VOL.29 タイ国の守護神は「からす天狗」

 この国にはじめて訪問した早々、走る車窓からこの奇妙なレリーフ像を目にしたときは、白壁の建物外観から伝統芸能の博物館ででもあろうかと思った。真っ赤な裸体像は印象的でなんとなく魅かれるものがあった。

 その後、行く先々で同様のものを見かけるにおよび、その凛として異彩を放つ像の虜になった。人体に鳥のような嘴と翼をつけた姿はどこかで見かけたように思ったが、ふと日本のからす天狗とそっくりであることに気がついた。

 この像が古くから伝承される民話か神話の主であろうことは容易に推察されたが、ガルーダと呼ばれ、ヒンズー教の神様であることを知ったのは後からである。

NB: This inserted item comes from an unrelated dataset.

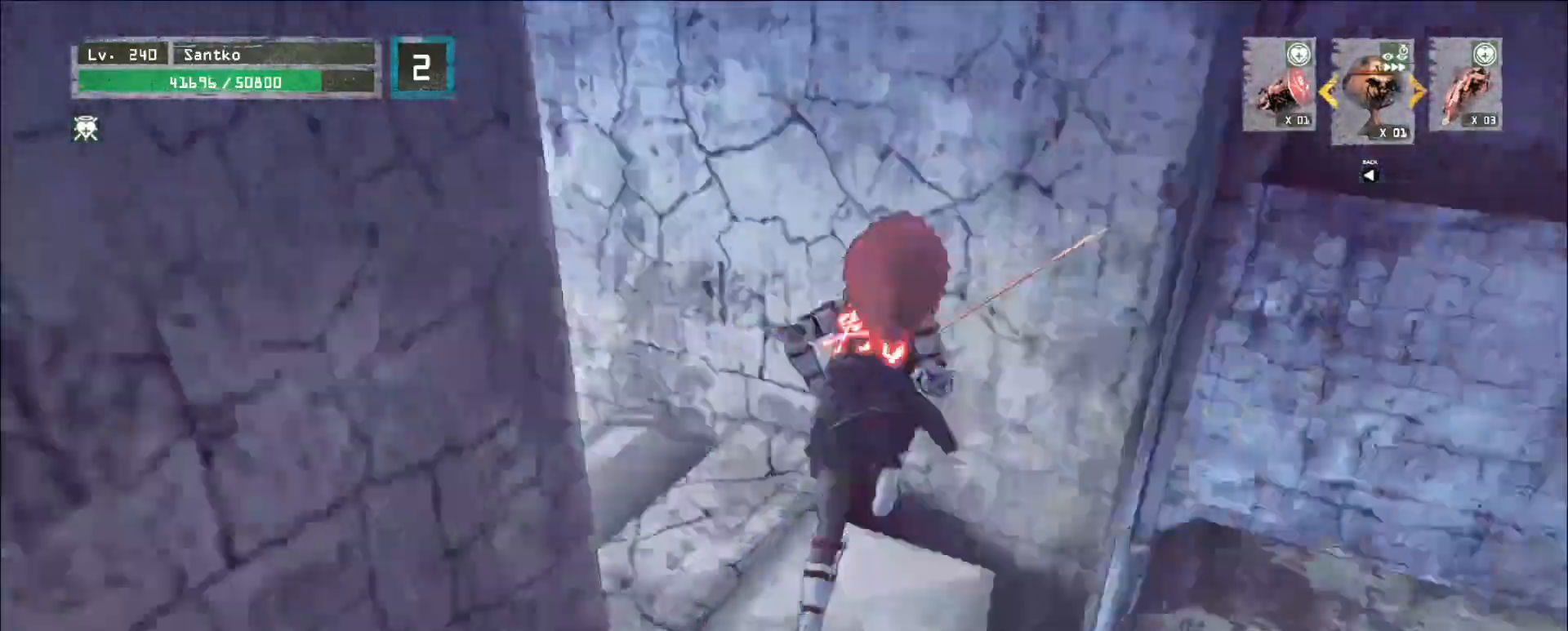
{"keys": ["ctrl", "w"], "mouse": []}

 「広辞苑」によれば蛇を常食とする伝説上の巨鳥で、迦楼羅と音写し仏経にも採り入れられているそうだ。

 バンコックのメインストリードであるシーロム通りに面して建つバンコック銀行の本店では、ひときわ大きな「からす天狗」が周りを睥睨していた。タイ国はこの神様をいたく尊崇しているようでタイの国立の建物には全てこの像が付けられているようなのだ。いわばタイの守護神的存在といってよいだろう。

 そういえばインドネシアのガルーダ航空のシンボルマークもこの像である。